══ RECORDS TO PROCESS ══

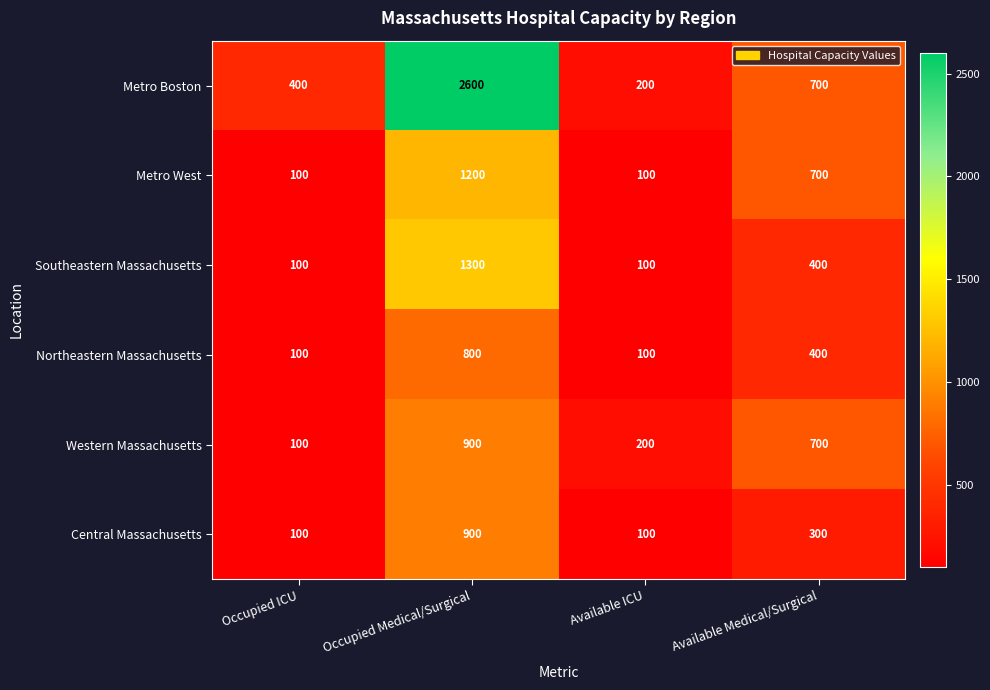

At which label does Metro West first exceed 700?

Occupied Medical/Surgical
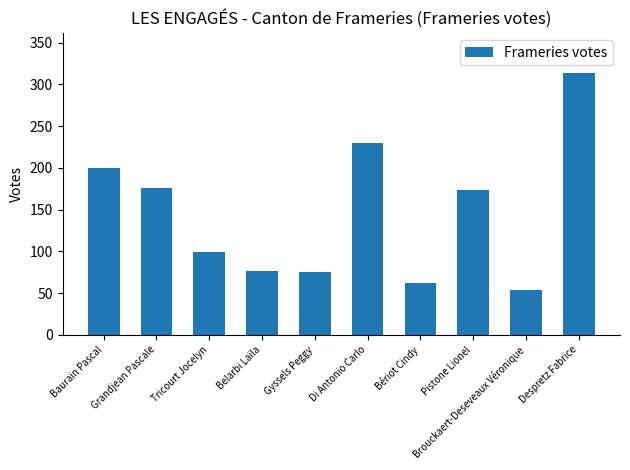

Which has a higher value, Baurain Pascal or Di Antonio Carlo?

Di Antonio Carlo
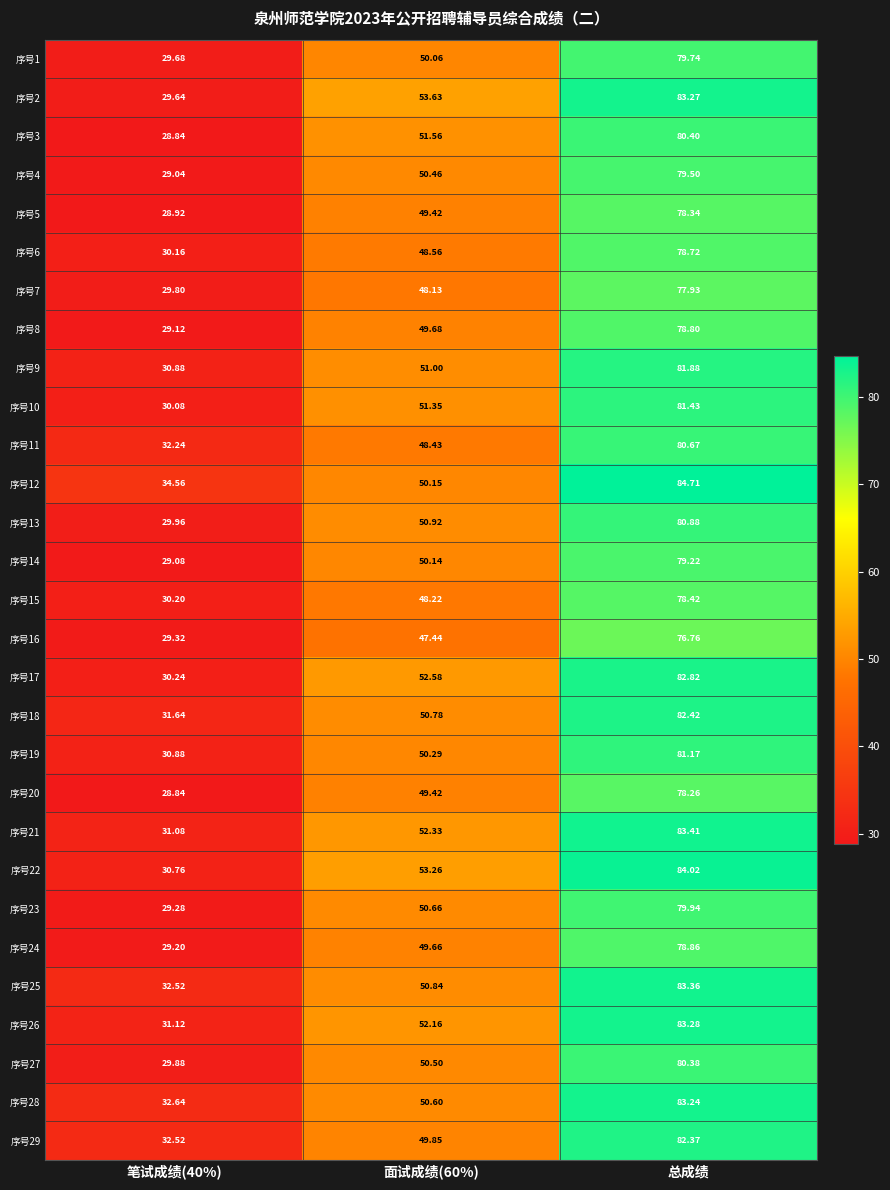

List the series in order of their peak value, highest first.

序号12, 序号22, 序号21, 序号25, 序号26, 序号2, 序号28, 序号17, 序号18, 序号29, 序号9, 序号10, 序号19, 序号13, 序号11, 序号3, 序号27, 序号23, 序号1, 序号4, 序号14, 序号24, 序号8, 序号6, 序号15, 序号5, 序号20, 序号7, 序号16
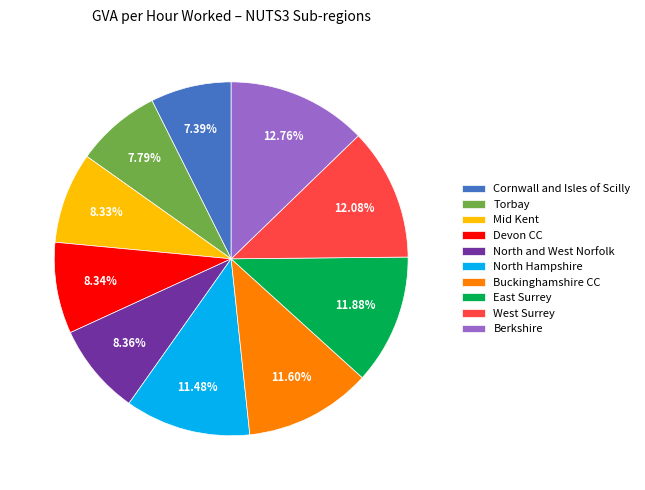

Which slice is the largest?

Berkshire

═══
══ RECORDS TO PROCESS ══

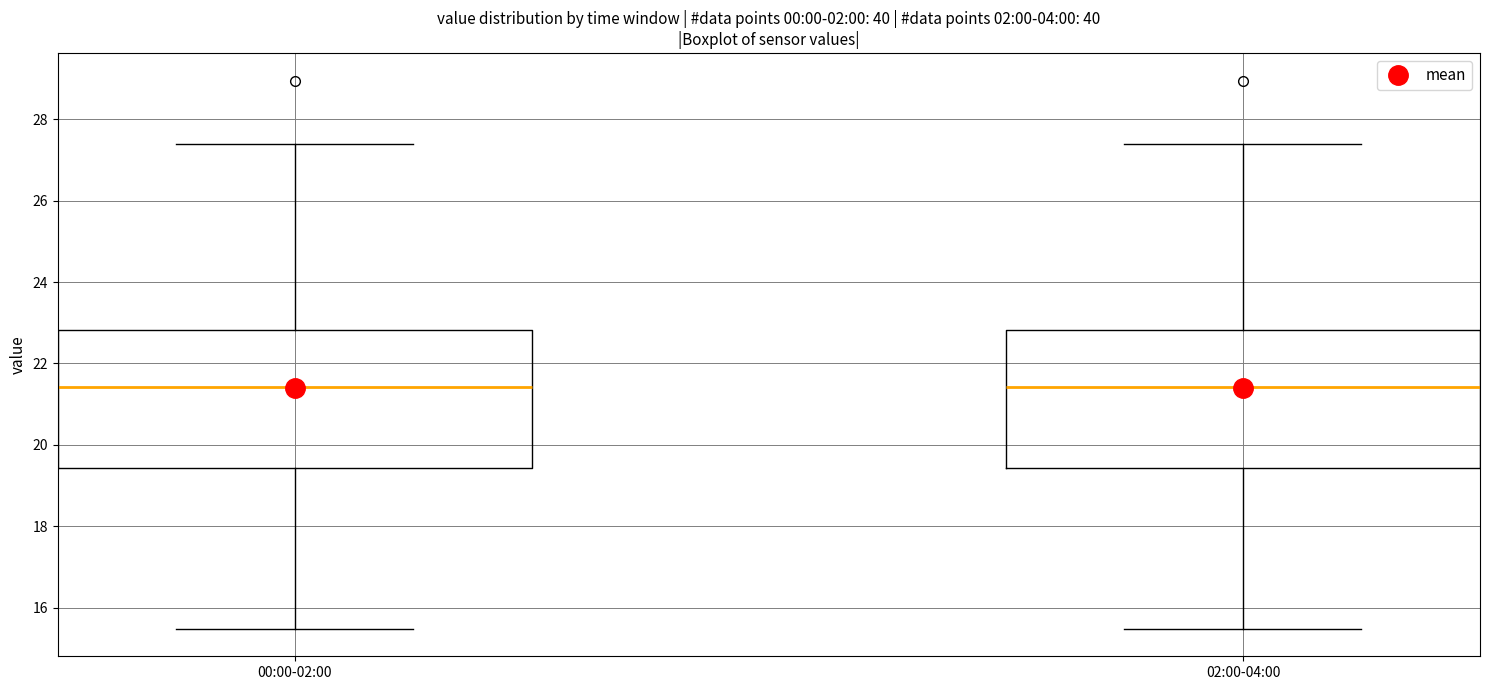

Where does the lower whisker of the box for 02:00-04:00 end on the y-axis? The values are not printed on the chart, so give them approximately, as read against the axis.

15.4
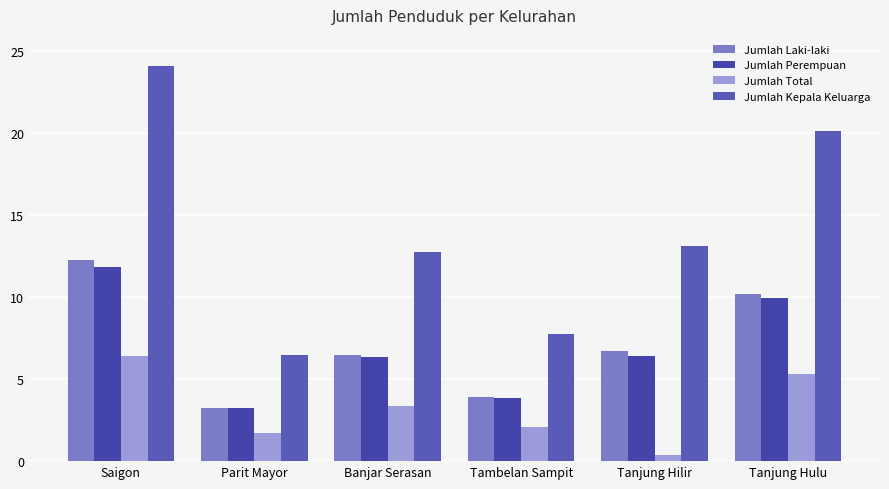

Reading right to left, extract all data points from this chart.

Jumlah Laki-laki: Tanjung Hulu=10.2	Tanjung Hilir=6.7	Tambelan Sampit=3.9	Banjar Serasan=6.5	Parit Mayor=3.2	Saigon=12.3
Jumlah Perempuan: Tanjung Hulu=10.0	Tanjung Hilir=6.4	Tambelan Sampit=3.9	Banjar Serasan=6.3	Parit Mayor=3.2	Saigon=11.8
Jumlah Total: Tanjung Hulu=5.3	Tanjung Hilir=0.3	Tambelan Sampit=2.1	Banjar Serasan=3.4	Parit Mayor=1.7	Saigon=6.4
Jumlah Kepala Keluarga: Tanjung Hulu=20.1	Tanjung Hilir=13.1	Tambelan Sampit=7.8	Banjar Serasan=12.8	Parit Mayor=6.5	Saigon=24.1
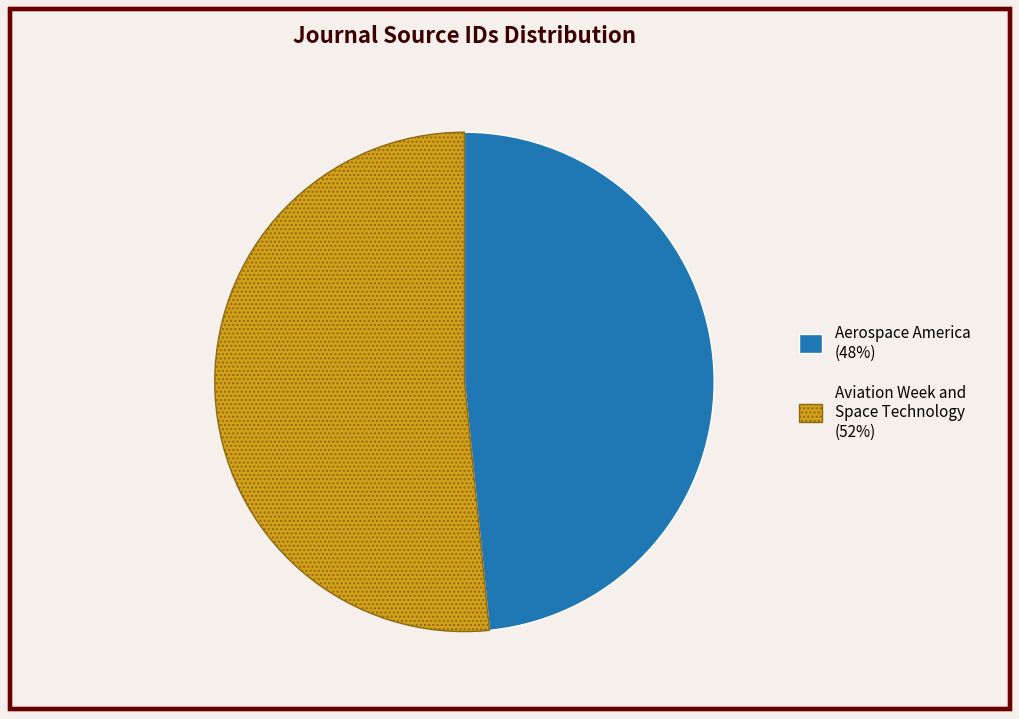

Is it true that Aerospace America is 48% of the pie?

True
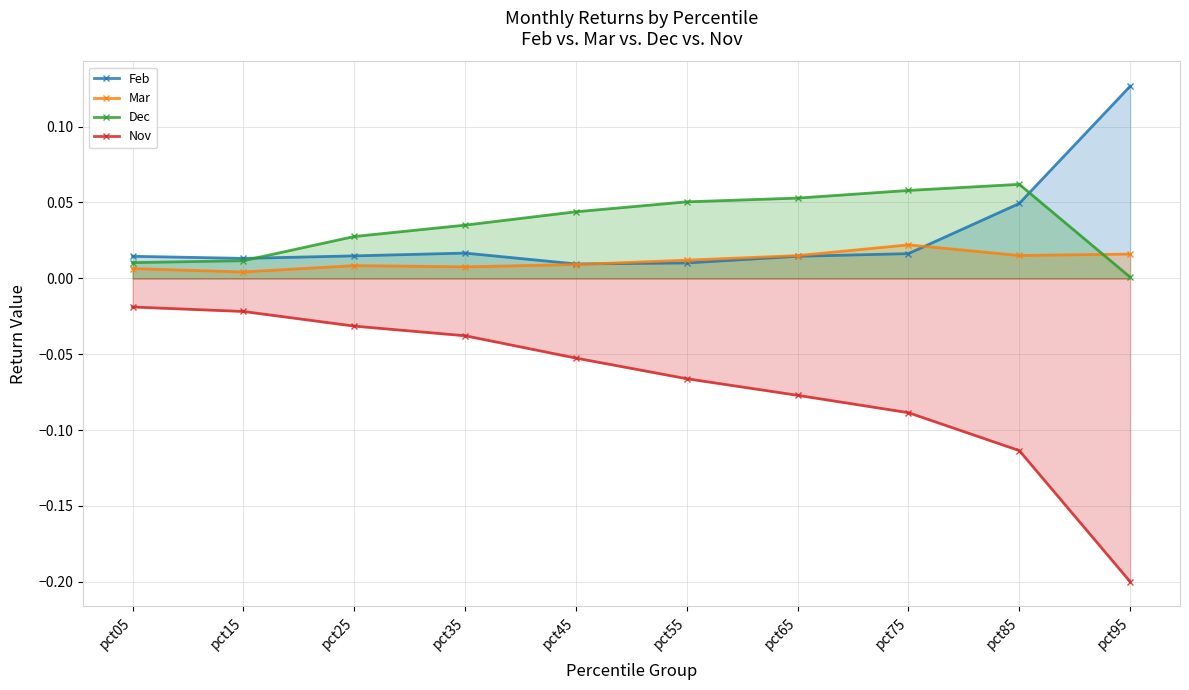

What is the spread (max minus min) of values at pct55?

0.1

═══
══ RECORDS TO PROCESS ══

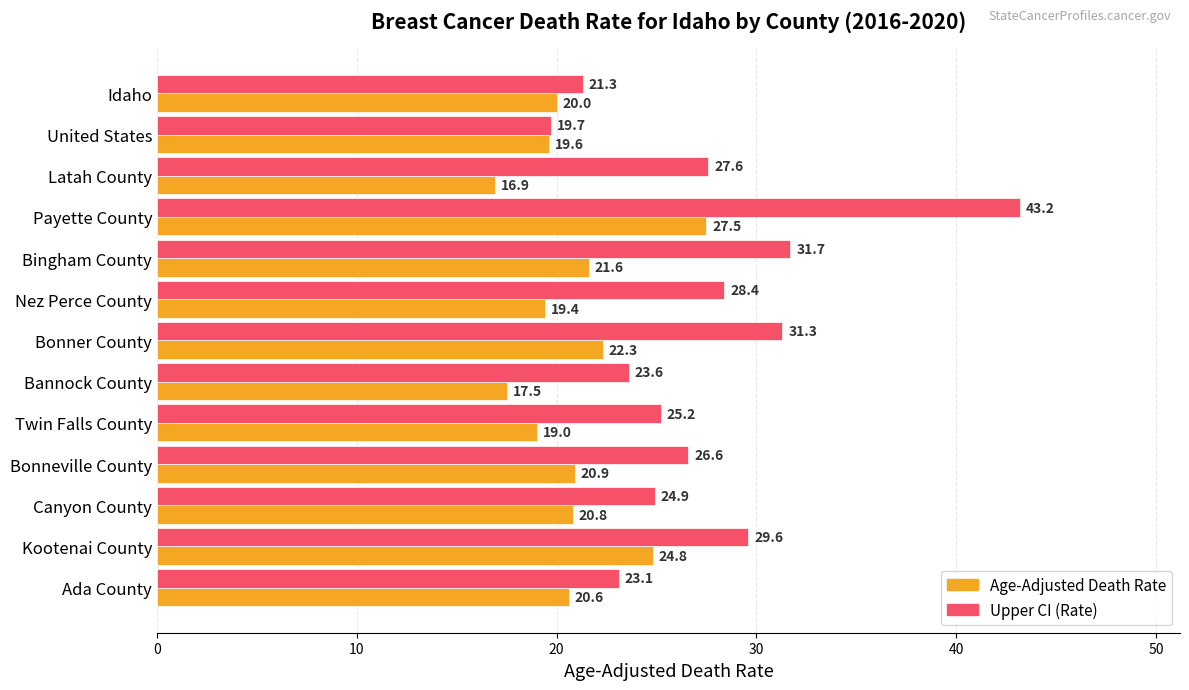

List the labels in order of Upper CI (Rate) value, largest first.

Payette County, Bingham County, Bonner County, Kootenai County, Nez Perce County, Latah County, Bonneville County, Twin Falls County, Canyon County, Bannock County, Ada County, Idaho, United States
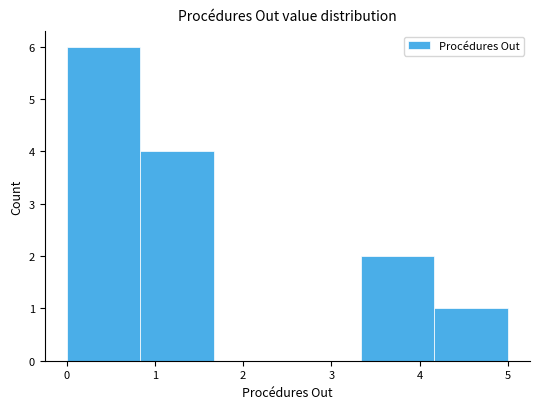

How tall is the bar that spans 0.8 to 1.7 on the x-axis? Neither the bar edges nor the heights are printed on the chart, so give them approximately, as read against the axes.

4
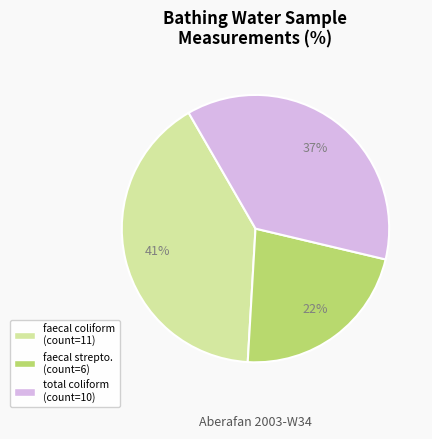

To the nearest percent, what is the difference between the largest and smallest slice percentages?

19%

═══

▶ PROBLEM TO WORK ON: Extract every line of the records above that contains the string "Hilir", treating uppercase and lowercase letters as distinct.

▶ TASK SOLUTION:
Jumlah Laki-laki: Tanjung Hulu=10.2	Tanjung Hilir=6.7	Tambelan Sampit=3.9	Banjar Serasan=6.5	Parit Mayor=3.2	Saigon=12.3
Jumlah Perempuan: Tanjung Hulu=10.0	Tanjung Hilir=6.4	Tambelan Sampit=3.9	Banjar Serasan=6.3	Parit Mayor=3.2	Saigon=11.8
Jumlah Total: Tanjung Hulu=5.3	Tanjung Hilir=0.3	Tambelan Sampit=2.1	Banjar Serasan=3.4	Parit Mayor=1.7	Saigon=6.4
Jumlah Kepala Keluarga: Tanjung Hulu=20.1	Tanjung Hilir=13.1	Tambelan Sampit=7.8	Banjar Serasan=12.8	Parit Mayor=6.5	Saigon=24.1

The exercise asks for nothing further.